Most of the work has already been done: euro zone inflation has gone from moving in double-digit areas, inappropriate for a developed economy, to being below 3%. Just nine tenths of the 2% target. Since November, Christine Lagarde has worked to banish expectations of rate cuts that were established, in the bank's opinion, too soon.
We know central bankers well and their tendency to be spoilsports, like a stern father who threatens to ban his children from a birthday party knowing that, barring a catastrophe, they will attend. But it is no coincidence that in recent weeks references to the last mile of inflation have proliferated: for those who run a marathon, the last kilometer, with the finish line in sight, is the hardest. In economic terms, in this section it is more difficult to twist the hand of prices and therefore an extra sacrifice is required in terms of growth and employment.
Thus, even under the winter economic climate in Germany (and even worse expectations, according to the IFO), Frankfurt continues to struggle with prices.
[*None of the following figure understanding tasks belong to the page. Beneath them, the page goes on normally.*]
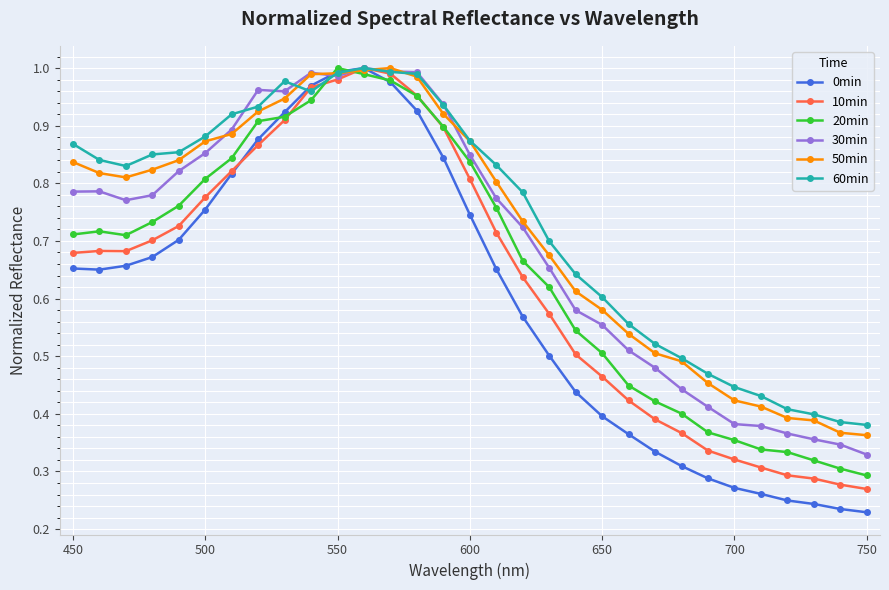

Which series has the widest spread of values?

0min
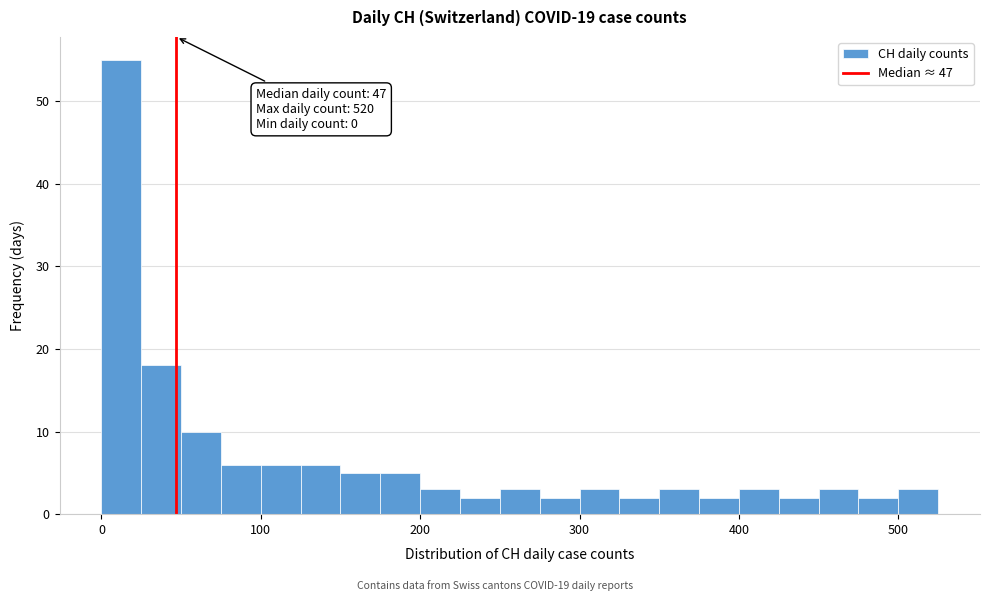

Around what value on the x-axis is the tallest bar? Give the approximate position of its centre, as read against the axis.

10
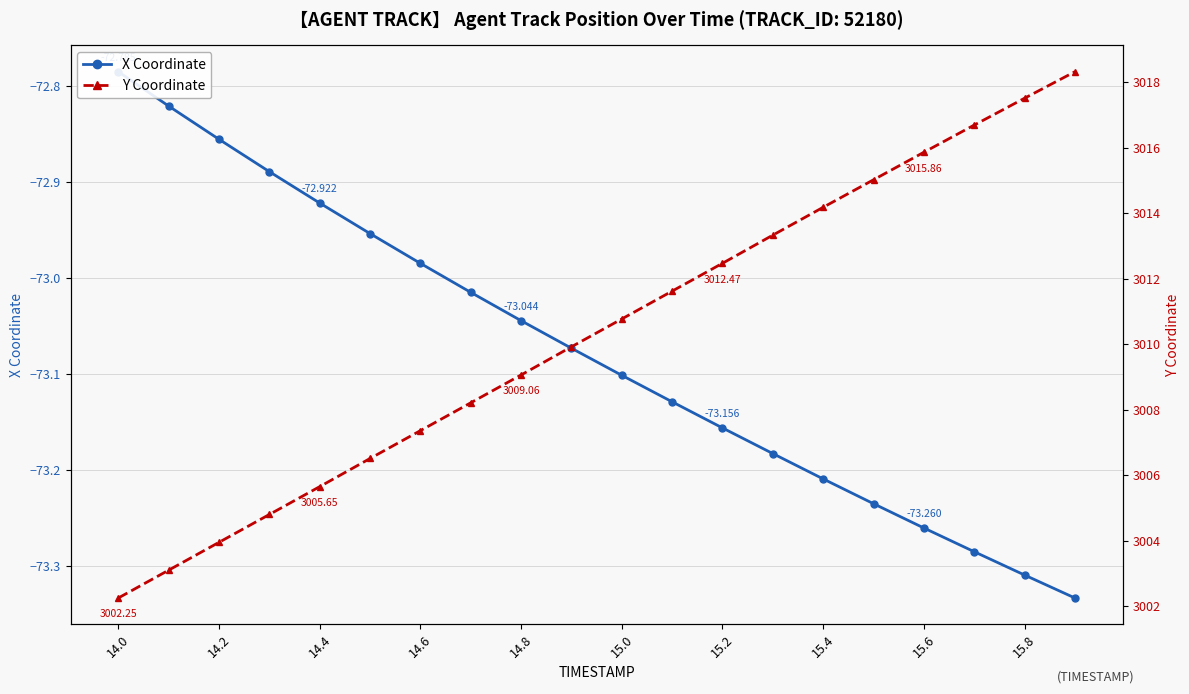

What position from the left is 14.0?

1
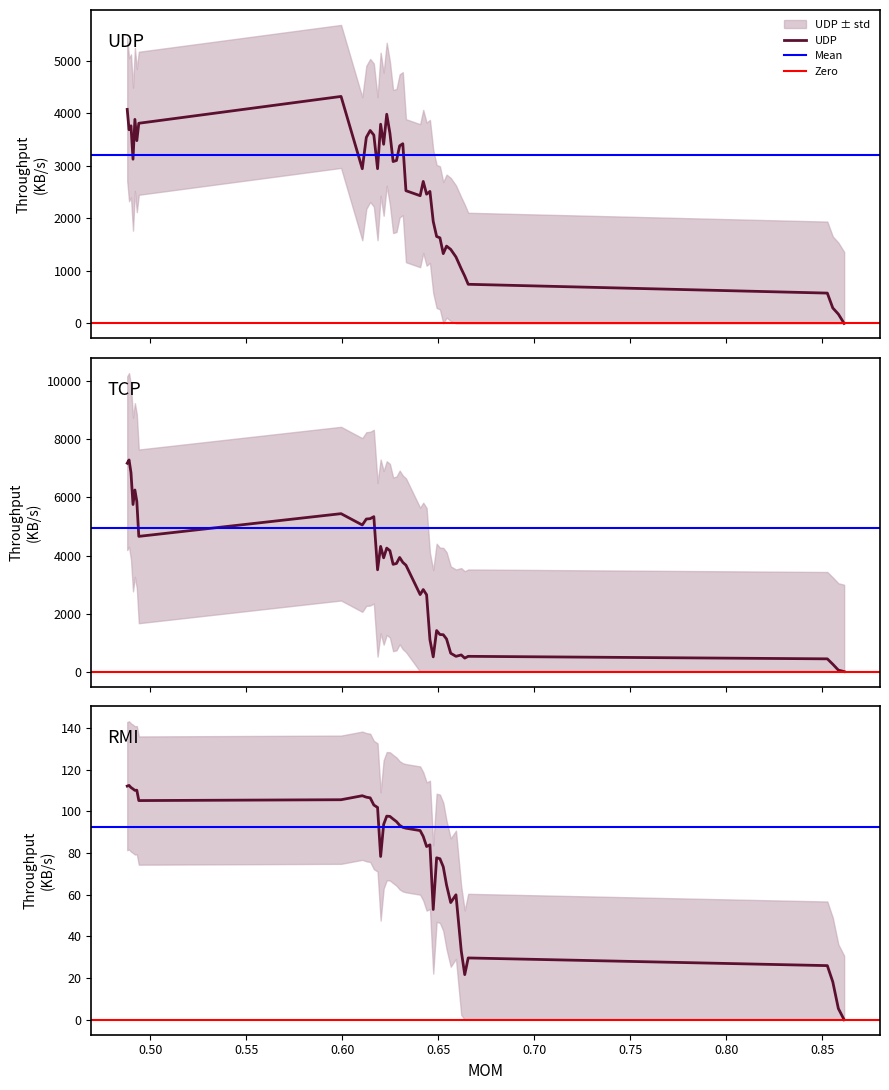

What value does the UDP series have at 0.633099905314749?

2525.1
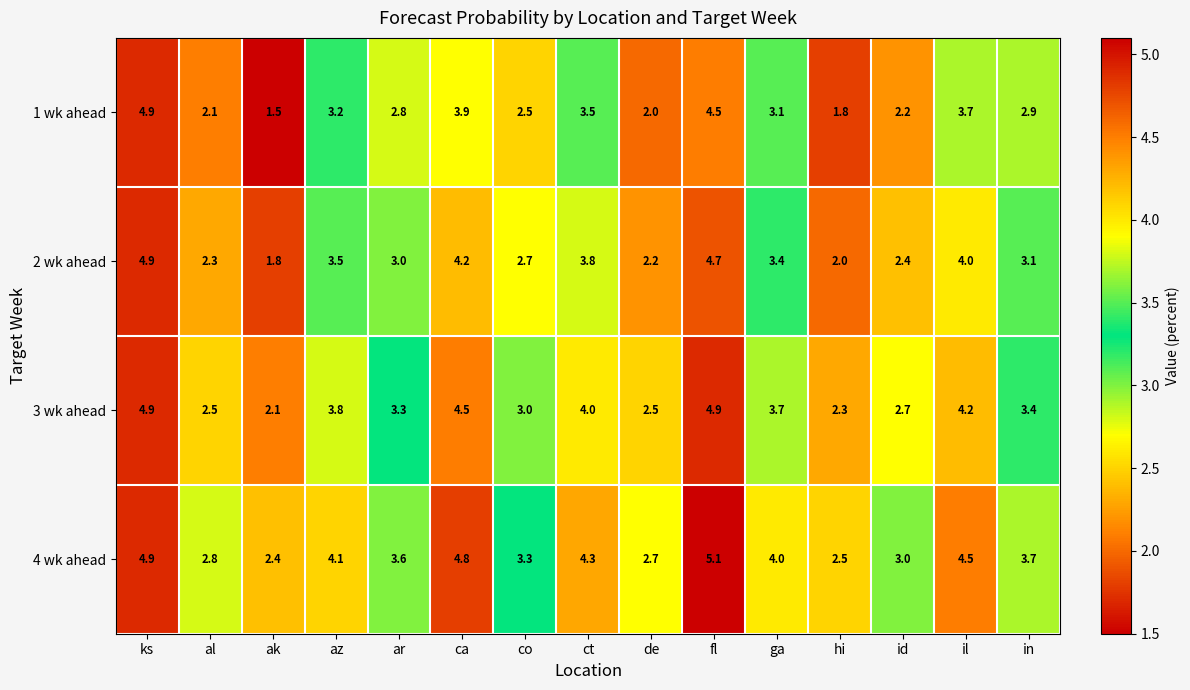

True or false: 1 wk ahead has a value of 0.7 at ga.

False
A month ago, the member of the Executive Committee of the ECB, Isabel Schnabel, in an interview with the newspaper Süddeutsche Zeitung indicated that inflation must fall below 2%. “We must walk the last mile; “We have an inflation target of 2%,” she indicated. Asked if 2.1% would be enough, she replied that “we must return to 2% in a sustainable way.” Although the ECB's mandate is, since 2021, symmetrical (2.1% or 1.9% would not matter), the statements of those responsible are not.
Yesterday Lagarde insisted that the economy is behaving as expected, so the bank will not change its course. The bank's forecasts suggest that both the general CPI of the eurozone and the underlying CPI will moderate to around 2.5% in the second quarter of the year, although they would not drop to 2% until well into 2025.
The monetary authority is particularly attentive to salaries. Klaas Knot, chairman of the Financial Stability Board (FSB), noted this month that he needs to see a turnaround in wages before lowering rates. Lagarde qualified it yesterday: “We are seeing a slight decrease in the rate of growth […] “We want it not to fuel inflation and that is what we are seeing.” It remains to be seen how much time the ECB needs to ensure that these effects do not exist, as it runs the risk (as happened, conversely, in 2022) of being late to the game.
Other key elements for the bank also point to the path of moderation. The survey of bank loans prepared by the ECB itself pointed to a “powerful transmission of monetary policy.” On the supply side, banks are turning off the tap according to all criteria while ensuring that the demand for credit “decreases substantially” (in the words of the ECB itself). Energy price futures, likewise, do not indicate inflationary pressures in this way; rather the other way around.
The eurozone CPI is nine tenths above the target, with growth flat in Germany
Georgieva (IMF), Schnabel, Lagarde, Powell (Fed) and Dave Ramsdem (Bank of England) have recently cited the difficulty of the last mile. It is the orthodox position, based on three arguments: first, the Phillips curve (which collects inflation data on the vertical axis and employment on the horizontal axis) is not linear, and becomes almost flat as inflation falls. The second, that inflation in services is tougher than that of consumer goods. And, three, if inflation expectations are anchored at levels above 2%, inflation will tend to rise to these levels.
According to a recent paper from the Atlanta Fed, there is not much evidence of this; The last mile is substantially different from the rest of the race, so it is not necessary for monetary policy to be different as well. “Believing that the last mile is more grueling could cause the Fed to tighten policy more than necessary, increasing the likelihood of a recession and a sharp rise in unemployment,” he notes.
The asymmetric approach is not free, because doing nothing is already doing something and, although the path of inflation seems appropriate, the same is not true of growth. Central banks have their ghost of Christmas past in entrenched inflation but, as in Dickens's tale, they can see the specter of a recession as the ghost of Christmas future.